There There by Tommy Orange
5.0

I love a book that shifts something in your brain. That you look up from and the world seems just a little bit different, or it's almost like you can see more clearly things that blurred before. Orange starts doing that right from the beginning of THERE THERE, with a prologue about Indians--about Natives not just to America but Canada and Central America. He then spins his tale of the urban Indians in Oakland, California, through the perspectives of several characters. Most are trying to understand their personal identities against what history and their families and communities tell them they are (or are not).

The characters are all wonderfully realized; the book made me equal parts laugh and cry, but mostly think. The novel culminates in its fourth and final section as all these characters come together for a powwow in an Oakland sports stadium. The build to this event was fraught with tension, and I was clinging this book to my chest after I finished it, learning the fates of these favorites.

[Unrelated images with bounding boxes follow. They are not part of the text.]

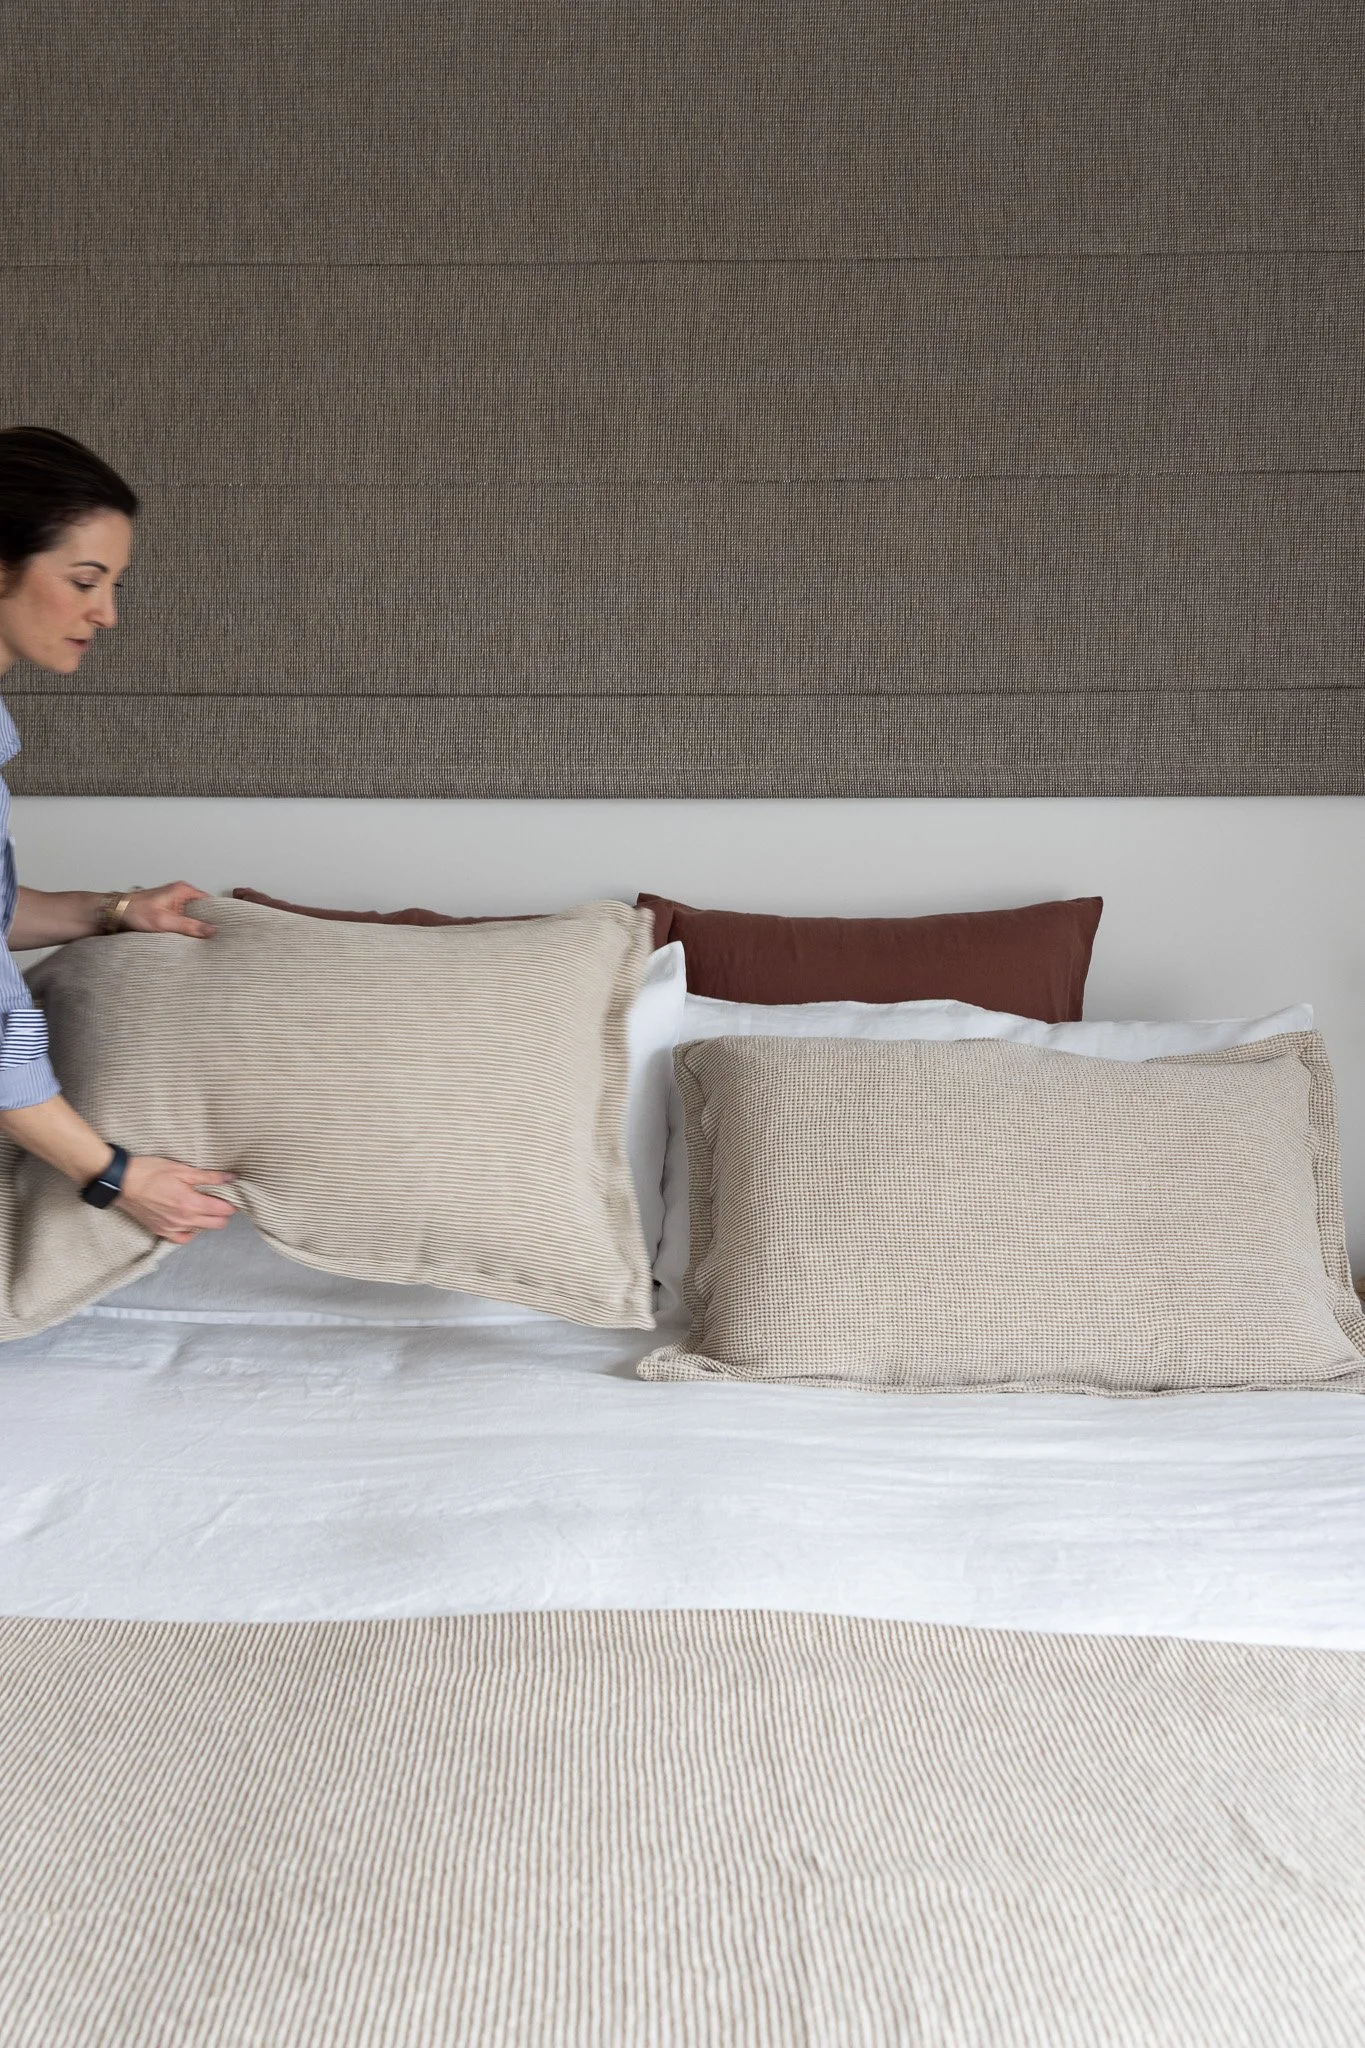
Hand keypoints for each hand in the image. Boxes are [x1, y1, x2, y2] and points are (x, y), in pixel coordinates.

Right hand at [116, 1156, 238, 1243]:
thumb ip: (209, 1177)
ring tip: (205, 1210)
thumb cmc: (151, 1172)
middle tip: (220, 1202)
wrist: (121, 1182)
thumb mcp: (182, 1169)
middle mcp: (183, 1220)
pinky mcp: (160, 1231)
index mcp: (190, 1203)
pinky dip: (189, 1233)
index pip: (222, 1210)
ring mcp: (171, 1228)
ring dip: (207, 1222)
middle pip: (216, 1224)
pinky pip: (181, 1238)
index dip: (231, 1204)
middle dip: (223, 1214)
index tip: (231, 1197)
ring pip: (200, 1231)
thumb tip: (232, 1178)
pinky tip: (190, 1223)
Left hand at [122, 882, 216, 938]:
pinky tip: (187, 939)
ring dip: (194, 928)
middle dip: (206, 923)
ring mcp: (174, 904)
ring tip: (202, 941)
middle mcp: (180, 895)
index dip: (217, 915)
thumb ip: (189, 926)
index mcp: (183, 890)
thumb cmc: (134, 911)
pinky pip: (182, 922)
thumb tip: (212, 930)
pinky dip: (184, 930)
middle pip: (202, 910)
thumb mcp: (165, 921)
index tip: (224, 928)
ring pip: (192, 917)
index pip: (210, 902)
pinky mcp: (167, 913)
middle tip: (214, 938)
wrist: (113, 913)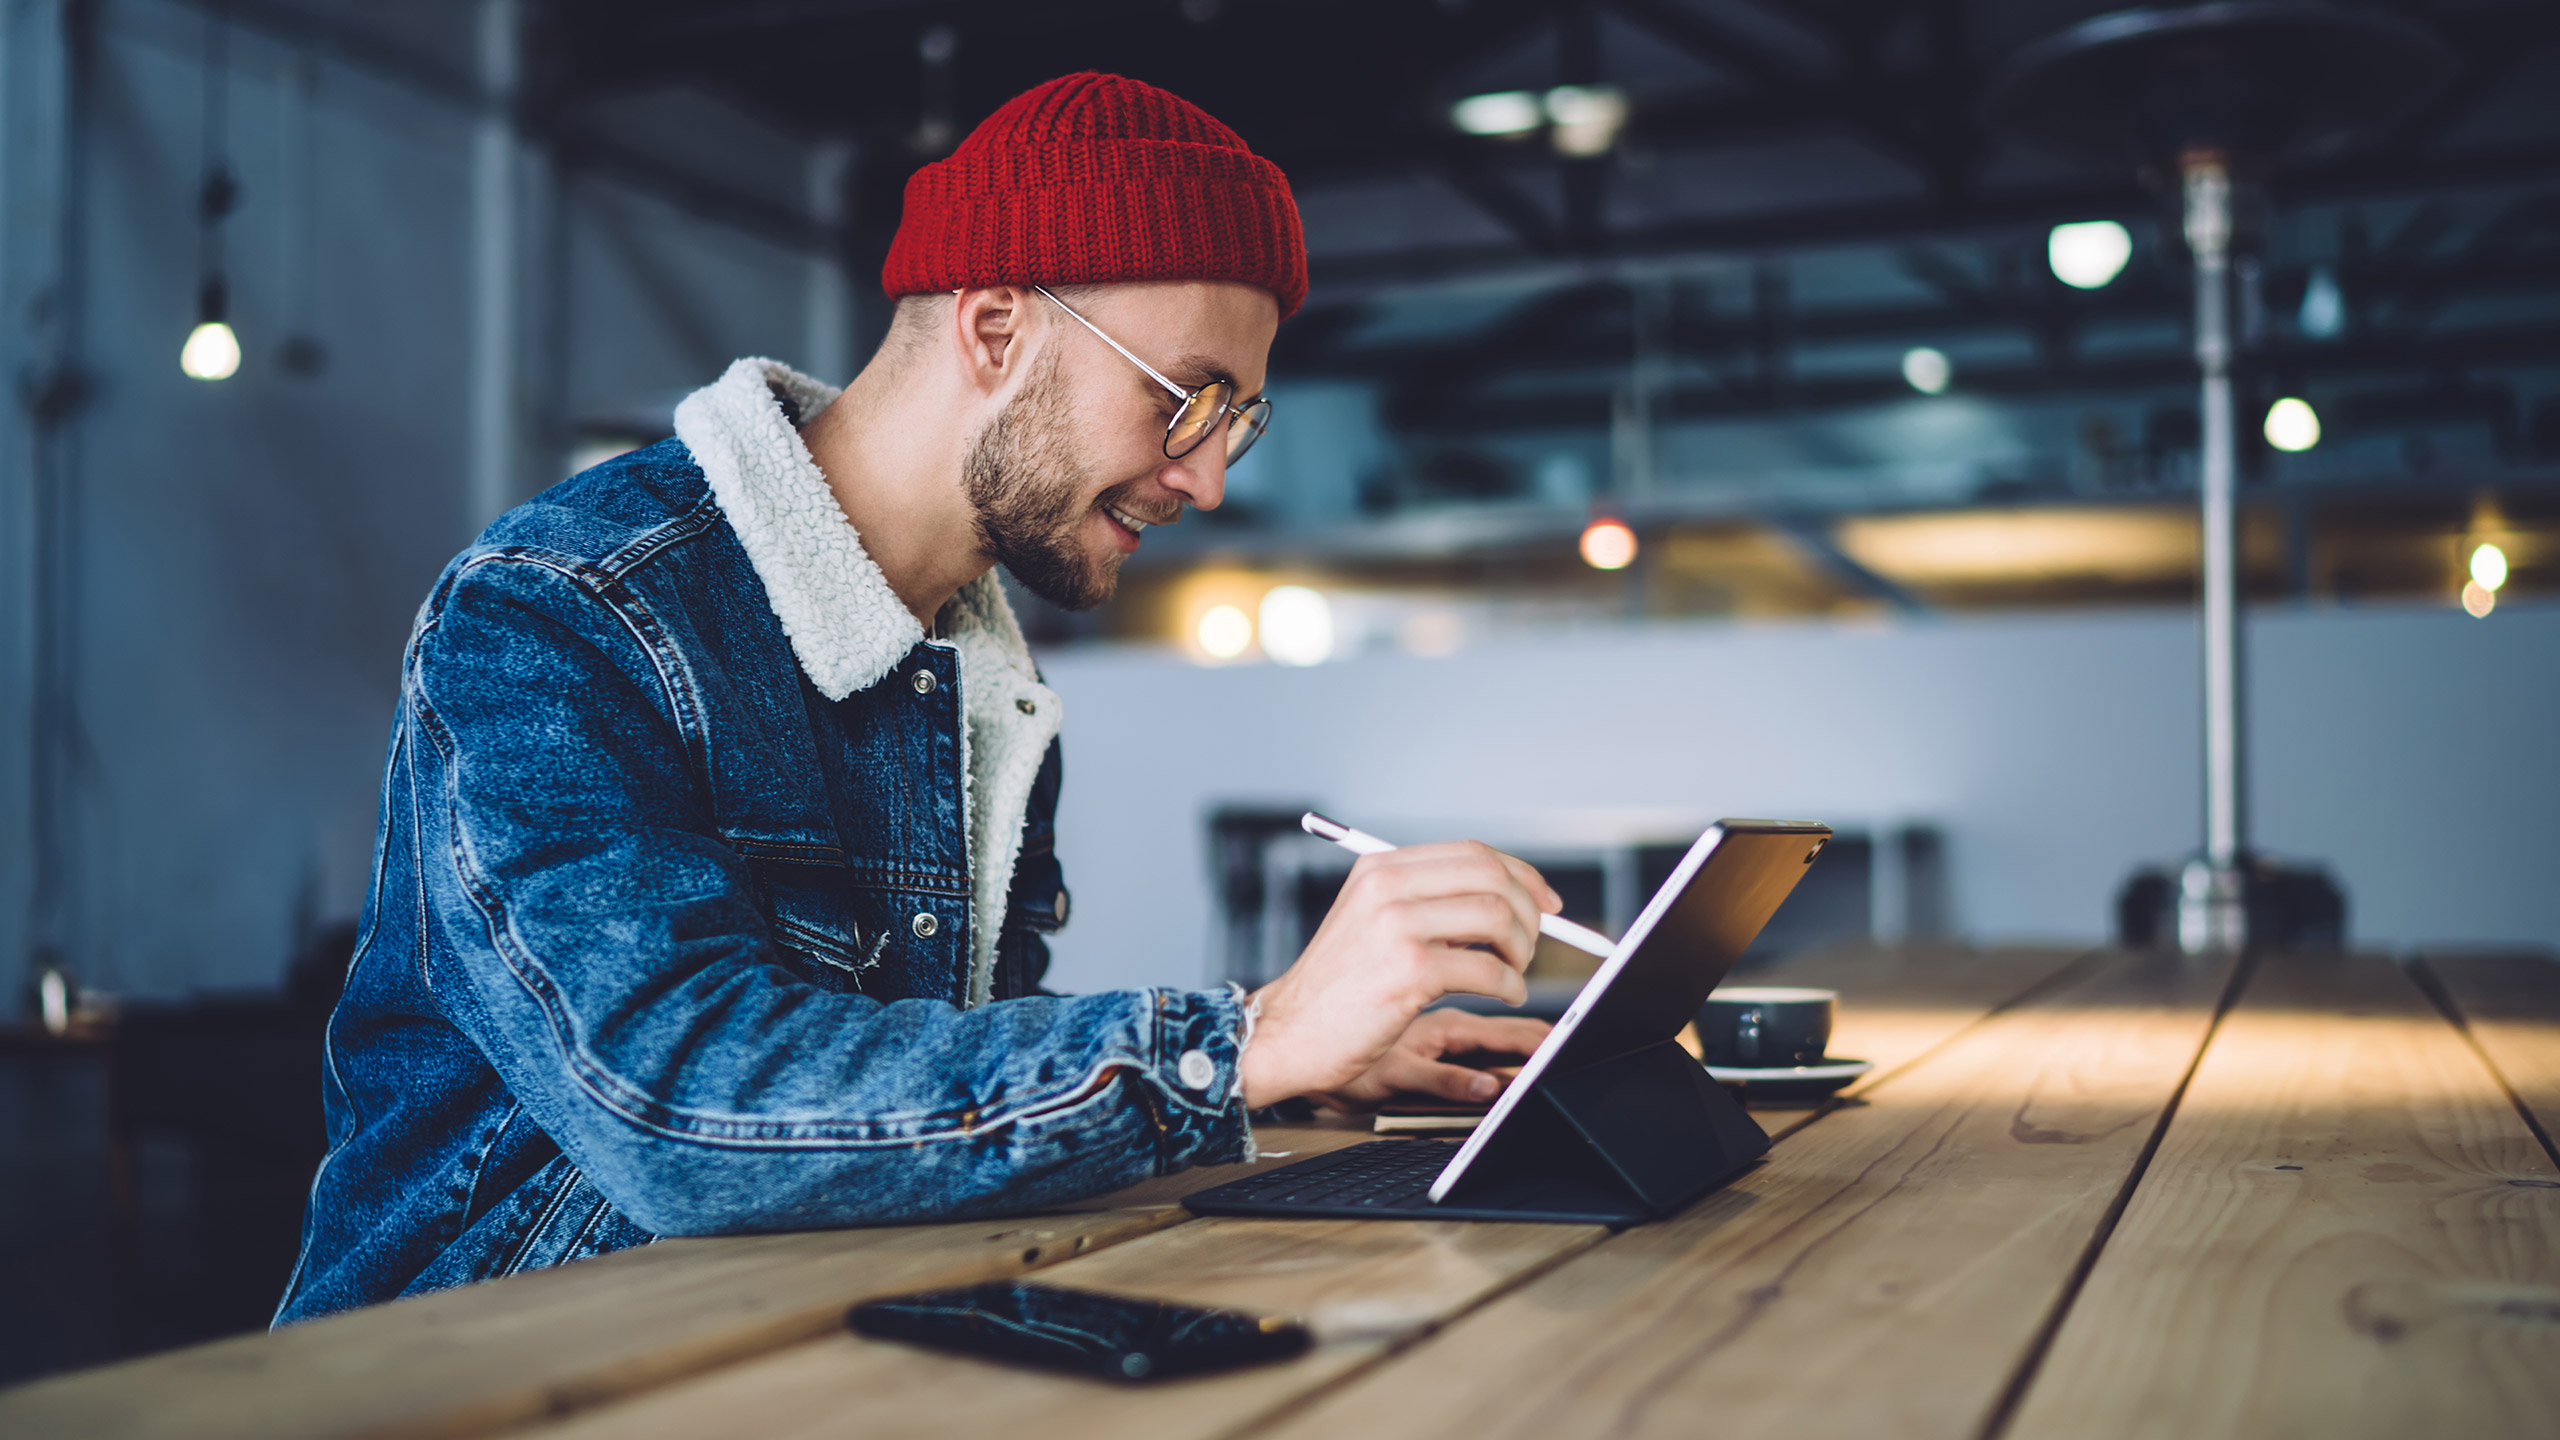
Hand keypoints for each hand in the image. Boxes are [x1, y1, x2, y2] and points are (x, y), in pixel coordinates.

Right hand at [1237, 841, 1560, 1109]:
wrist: (1288, 1034)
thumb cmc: (1334, 990)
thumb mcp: (1369, 923)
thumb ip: (1425, 903)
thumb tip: (1506, 900)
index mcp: (1380, 869)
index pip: (1473, 853)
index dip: (1521, 875)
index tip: (1545, 903)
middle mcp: (1388, 887)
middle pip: (1492, 876)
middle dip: (1528, 912)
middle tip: (1531, 945)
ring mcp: (1398, 926)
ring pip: (1498, 916)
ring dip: (1522, 949)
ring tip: (1514, 974)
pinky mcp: (1411, 970)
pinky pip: (1489, 969)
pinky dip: (1511, 985)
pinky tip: (1505, 995)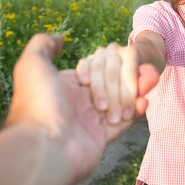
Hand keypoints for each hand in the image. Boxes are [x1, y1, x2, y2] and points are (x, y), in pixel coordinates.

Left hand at [6, 34, 158, 184]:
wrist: (44, 147)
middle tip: (144, 70)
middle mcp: (78, 100)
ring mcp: (90, 119)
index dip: (109, 63)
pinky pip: (124, 121)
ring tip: (152, 79)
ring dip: (135, 90)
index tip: (123, 56)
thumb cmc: (39, 102)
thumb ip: (43, 44)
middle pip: (111, 82)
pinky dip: (137, 110)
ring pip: (121, 100)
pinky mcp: (102, 137)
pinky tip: (145, 100)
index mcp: (65, 83)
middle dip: (127, 76)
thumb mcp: (32, 64)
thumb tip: (59, 38)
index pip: (95, 67)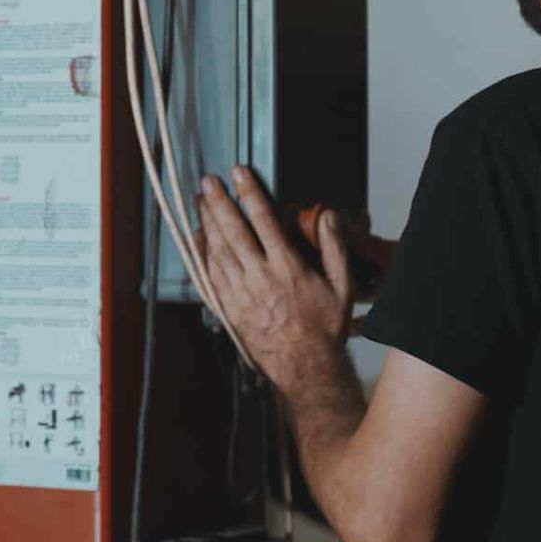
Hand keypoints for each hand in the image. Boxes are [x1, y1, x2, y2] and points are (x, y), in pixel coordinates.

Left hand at [196, 167, 352, 391]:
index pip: (263, 219)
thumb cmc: (324, 328)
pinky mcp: (230, 309)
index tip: (240, 174)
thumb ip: (335, 248)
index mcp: (287, 267)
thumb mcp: (342, 287)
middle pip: (233, 231)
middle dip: (219, 203)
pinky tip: (198, 239)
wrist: (305, 368)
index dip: (249, 192)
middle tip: (208, 182)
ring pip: (218, 250)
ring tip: (201, 202)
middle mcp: (260, 277)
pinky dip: (202, 254)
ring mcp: (242, 294)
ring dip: (208, 223)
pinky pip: (211, 275)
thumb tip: (328, 217)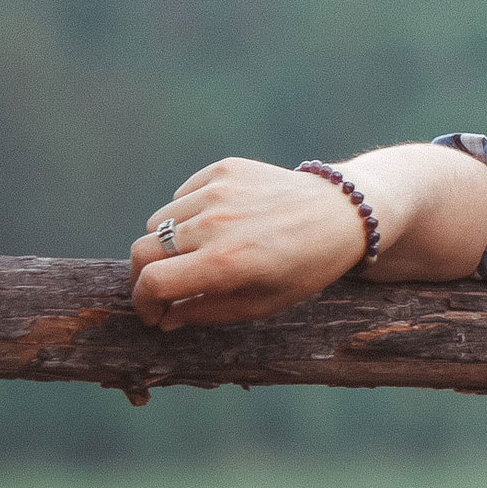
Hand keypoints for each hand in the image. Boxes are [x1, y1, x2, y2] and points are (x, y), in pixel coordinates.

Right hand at [128, 158, 367, 330]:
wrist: (344, 213)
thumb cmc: (306, 266)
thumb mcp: (263, 302)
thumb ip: (206, 311)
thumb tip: (164, 319)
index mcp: (225, 262)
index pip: (151, 281)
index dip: (143, 303)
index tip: (152, 313)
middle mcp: (216, 223)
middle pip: (142, 250)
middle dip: (145, 275)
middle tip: (163, 287)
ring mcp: (219, 191)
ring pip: (157, 222)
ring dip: (166, 244)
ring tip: (196, 254)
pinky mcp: (225, 169)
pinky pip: (182, 196)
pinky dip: (187, 214)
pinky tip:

I am immensely impressed with Orange and his ability to craft a story that's rich in its details of history but set precisely in today's world. And it makes me look at my world with that prism, too. When I watched the new Coen Brother's movie 'The Ballad of Buster Scruggs,' I thought of THERE THERE. At Thanksgiving, I looked around at my family's 50+ person family reunion in new light. A few months ago, when my mom's ancestry.com research showed that her mother came from Natives Panamanians and her father came from Spaniards, I didn't really think of what that meant, historically, until THERE THERE.

A paradigm shift; a new look at an old world.